* Excerpt provided:
○ ○ ○ ○ ○ ○ ○

The processor 101 b executes computer-executable instructions, such as for accessing the data management platform 105 via one or more Application Programming Interface (API) calls, or via one or more network communication protocol messages. The processor 101 b can include a general-purpose processor, a special-purpose processor, and combinations thereof. For example, the processor 101 b can include a general-purpose central processing unit (CPU), a graphics processor, a processor in an application-specific integrated circuit (ASIC), a processor configured to operate using programmable logic (such as in a field-programmable gate array (FPGA)), and/or any other type of processor. In a multi-processing system, multiple processing units can be used to execute computer-executable instructions to increase processing power.

○ ○ ○ ○ ○ ○ ○

* Rows:
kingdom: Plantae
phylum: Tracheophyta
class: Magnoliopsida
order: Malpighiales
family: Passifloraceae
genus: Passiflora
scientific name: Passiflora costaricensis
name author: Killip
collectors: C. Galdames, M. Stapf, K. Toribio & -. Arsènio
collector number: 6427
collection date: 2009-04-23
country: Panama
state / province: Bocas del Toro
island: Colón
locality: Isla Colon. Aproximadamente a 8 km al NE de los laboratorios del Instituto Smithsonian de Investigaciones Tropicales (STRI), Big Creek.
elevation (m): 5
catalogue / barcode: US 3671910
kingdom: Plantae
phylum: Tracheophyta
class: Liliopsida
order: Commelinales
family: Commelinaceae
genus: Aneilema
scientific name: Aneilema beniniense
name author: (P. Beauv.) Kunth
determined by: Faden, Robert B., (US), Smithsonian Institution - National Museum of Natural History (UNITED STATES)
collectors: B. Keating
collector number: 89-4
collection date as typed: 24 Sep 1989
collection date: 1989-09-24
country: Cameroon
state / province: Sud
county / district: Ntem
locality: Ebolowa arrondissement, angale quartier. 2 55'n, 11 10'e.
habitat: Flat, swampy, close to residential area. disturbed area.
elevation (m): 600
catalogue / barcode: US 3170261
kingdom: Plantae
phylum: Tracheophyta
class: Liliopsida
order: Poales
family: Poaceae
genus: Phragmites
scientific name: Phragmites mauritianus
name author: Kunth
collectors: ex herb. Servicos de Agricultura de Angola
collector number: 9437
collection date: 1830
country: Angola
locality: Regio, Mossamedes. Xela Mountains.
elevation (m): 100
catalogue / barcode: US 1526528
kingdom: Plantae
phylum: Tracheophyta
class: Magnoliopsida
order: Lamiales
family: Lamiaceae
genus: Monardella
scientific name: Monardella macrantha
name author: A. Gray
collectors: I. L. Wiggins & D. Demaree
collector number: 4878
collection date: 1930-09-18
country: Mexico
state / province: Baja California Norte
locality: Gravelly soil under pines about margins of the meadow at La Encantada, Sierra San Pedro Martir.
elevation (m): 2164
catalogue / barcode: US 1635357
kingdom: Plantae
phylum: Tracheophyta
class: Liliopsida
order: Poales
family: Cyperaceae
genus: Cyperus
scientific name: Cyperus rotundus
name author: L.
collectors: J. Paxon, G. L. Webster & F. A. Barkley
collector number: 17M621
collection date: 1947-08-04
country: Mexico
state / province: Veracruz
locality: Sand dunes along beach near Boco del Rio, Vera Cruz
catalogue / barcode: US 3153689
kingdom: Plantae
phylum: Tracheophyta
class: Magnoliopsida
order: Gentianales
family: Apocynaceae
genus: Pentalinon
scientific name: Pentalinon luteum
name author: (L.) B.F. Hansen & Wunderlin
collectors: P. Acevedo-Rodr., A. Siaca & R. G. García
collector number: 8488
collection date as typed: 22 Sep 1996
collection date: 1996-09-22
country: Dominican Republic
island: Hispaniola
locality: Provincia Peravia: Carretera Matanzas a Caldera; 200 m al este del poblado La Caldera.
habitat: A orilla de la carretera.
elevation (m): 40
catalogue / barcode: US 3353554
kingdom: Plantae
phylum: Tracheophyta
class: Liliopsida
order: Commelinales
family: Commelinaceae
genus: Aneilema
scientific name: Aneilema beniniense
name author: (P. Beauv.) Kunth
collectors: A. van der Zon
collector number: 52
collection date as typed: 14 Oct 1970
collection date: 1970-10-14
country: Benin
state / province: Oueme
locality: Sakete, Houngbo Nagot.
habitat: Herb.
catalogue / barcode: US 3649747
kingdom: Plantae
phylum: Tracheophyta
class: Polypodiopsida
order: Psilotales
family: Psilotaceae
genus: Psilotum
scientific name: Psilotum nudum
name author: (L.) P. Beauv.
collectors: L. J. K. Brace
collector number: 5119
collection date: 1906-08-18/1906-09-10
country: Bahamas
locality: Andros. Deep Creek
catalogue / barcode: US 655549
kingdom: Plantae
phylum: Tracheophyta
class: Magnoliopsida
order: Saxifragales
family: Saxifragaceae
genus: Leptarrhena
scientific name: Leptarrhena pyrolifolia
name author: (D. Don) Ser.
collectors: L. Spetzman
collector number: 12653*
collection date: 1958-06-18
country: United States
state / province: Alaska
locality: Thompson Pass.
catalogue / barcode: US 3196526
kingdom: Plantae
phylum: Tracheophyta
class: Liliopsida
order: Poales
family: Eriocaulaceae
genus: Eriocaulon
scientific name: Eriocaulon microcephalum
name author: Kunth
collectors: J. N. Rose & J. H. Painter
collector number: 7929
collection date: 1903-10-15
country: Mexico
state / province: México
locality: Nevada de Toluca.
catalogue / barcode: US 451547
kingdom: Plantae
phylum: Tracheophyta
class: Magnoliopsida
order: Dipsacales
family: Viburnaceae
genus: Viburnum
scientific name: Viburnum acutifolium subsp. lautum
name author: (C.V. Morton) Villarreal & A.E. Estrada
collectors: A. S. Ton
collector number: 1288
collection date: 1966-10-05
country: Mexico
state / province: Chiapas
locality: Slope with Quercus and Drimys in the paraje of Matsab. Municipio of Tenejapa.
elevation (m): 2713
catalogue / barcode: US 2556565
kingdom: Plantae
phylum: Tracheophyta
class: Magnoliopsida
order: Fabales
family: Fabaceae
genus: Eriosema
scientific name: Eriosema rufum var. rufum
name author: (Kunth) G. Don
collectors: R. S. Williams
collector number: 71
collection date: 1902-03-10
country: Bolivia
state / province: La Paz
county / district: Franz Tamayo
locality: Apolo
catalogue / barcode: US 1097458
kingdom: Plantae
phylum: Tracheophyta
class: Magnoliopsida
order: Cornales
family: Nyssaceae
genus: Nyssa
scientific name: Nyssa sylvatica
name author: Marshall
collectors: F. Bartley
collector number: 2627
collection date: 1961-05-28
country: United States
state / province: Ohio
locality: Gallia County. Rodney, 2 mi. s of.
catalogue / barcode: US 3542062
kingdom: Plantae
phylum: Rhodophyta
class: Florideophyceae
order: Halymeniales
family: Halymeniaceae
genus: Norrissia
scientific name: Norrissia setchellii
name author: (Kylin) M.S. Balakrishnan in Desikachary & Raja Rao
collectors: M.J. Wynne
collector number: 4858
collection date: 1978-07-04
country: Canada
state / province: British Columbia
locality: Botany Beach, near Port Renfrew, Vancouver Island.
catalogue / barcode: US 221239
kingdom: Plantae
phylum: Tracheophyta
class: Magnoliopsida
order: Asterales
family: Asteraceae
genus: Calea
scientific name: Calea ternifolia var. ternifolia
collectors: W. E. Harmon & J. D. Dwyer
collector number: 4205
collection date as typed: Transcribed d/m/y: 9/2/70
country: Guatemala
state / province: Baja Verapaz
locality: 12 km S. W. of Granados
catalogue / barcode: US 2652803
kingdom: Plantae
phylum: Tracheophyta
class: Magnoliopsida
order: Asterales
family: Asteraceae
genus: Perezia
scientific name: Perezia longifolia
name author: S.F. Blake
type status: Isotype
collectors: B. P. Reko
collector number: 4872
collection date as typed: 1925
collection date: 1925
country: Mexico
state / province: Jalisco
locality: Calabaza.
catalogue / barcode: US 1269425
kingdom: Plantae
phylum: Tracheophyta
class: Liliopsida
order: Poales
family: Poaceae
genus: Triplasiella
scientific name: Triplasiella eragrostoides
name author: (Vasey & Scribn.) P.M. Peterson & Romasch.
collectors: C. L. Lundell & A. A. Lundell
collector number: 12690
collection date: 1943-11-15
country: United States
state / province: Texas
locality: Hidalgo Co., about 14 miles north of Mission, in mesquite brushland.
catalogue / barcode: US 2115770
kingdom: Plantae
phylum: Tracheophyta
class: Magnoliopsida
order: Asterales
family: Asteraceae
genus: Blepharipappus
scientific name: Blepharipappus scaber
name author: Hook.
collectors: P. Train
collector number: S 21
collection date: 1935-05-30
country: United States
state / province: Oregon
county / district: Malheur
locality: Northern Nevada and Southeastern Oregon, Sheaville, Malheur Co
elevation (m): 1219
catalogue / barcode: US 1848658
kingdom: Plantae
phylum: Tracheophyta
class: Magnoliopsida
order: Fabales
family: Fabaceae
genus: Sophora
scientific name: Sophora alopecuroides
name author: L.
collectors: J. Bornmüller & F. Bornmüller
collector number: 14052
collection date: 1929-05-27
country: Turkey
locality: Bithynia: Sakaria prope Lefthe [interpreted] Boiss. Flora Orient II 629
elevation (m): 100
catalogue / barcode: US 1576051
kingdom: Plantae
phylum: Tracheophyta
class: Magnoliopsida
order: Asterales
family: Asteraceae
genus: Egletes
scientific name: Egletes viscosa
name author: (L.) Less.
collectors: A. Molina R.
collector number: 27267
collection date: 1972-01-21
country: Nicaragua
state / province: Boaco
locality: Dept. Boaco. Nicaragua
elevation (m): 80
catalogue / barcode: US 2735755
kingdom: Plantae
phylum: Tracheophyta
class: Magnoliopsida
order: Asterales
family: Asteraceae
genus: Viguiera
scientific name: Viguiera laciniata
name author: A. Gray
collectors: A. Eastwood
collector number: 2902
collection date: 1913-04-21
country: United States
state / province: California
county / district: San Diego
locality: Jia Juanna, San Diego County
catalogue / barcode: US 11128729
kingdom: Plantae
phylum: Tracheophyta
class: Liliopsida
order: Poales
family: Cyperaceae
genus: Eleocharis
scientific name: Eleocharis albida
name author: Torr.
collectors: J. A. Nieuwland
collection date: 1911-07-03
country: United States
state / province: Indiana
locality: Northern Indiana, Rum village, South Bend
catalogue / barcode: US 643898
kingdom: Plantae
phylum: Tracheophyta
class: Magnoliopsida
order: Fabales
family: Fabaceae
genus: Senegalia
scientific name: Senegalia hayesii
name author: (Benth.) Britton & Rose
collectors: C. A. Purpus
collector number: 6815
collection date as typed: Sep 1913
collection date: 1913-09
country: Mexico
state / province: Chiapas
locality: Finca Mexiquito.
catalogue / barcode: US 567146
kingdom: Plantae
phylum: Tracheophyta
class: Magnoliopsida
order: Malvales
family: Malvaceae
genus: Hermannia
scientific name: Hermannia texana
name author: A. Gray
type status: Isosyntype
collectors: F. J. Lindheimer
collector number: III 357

○ ○ ○ ○ ○ ○ ○

* Exercises to complete:
1 > In the passage about the processor, what can a multi-processing system use to increase processing power?
2 > Reproduce the section of the passage about the processor starting with "The processor 101 b executes" and going on through "increase processing power.".
3 > Carry on writing the passage about the processor, beginning after its final sentence.

* Answers to the problems:
1 > It can use multiple processing units to execute computer-executable instructions.

2 >
The processor 101 b executes computer-executable instructions, such as for accessing the data management platform 105 via one or more Application Programming Interface (API) calls, or via one or more network communication protocol messages. The processor 101 b can include a general-purpose processor, a special-purpose processor, and combinations thereof. For example, the processor 101 b can include a general-purpose central processing unit (CPU), a graphics processor, a processor in an application-specific integrated circuit (ASIC), a processor configured to operate using programmable logic (such as in a field-programmable gate array (FPGA)), and/or any other type of processor. In a multi-processing system, multiple processing units can be used to execute computer-executable instructions to increase processing power.

3 >
The memory 101 c stores software implementing one or more innovations described herein, in the form of computer-executable instructions suitable for execution by the processor 101 b. Specifically, the memory 101 c can be used to store computer-executable instructions, data structures, input data, output data, and other information. The memory 101 c can include volatile memory (e.g., registers, cache, random-access memory (RAM)), non-volatile memory (e.g., read-only memory (ROM), electrically erasable programmable ROM (EEPROM), and flash memory), and/or combinations thereof. The memory 101 c can include operating system software (not illustrated). Operating system software can provide an operating environment for other software executing in the computing system 101 and can coordinate activities of the components of the computing system 101.
The computing system 101 may additionally include storage (not shown separately) that can include electronic circuitry for reading and/or writing to removable or non-removable storage media using magnetic, optical, or other reading and writing system that is coupled to the processor 101 b. The storage can include read-only storage media and/or readable and writeable storage media, such as magnetic disks, solid state drives, magnetic tapes or cassettes, CD-ROMs, CD-RWs, DVDs, or any other medium which can be used to store information and that can be accessed within the computing system 101.
The computing system 101 may include the network interface controller 101 e for communicating with another computing entity using a communication medium (e.g., the network 103 shown in FIG. 1 ).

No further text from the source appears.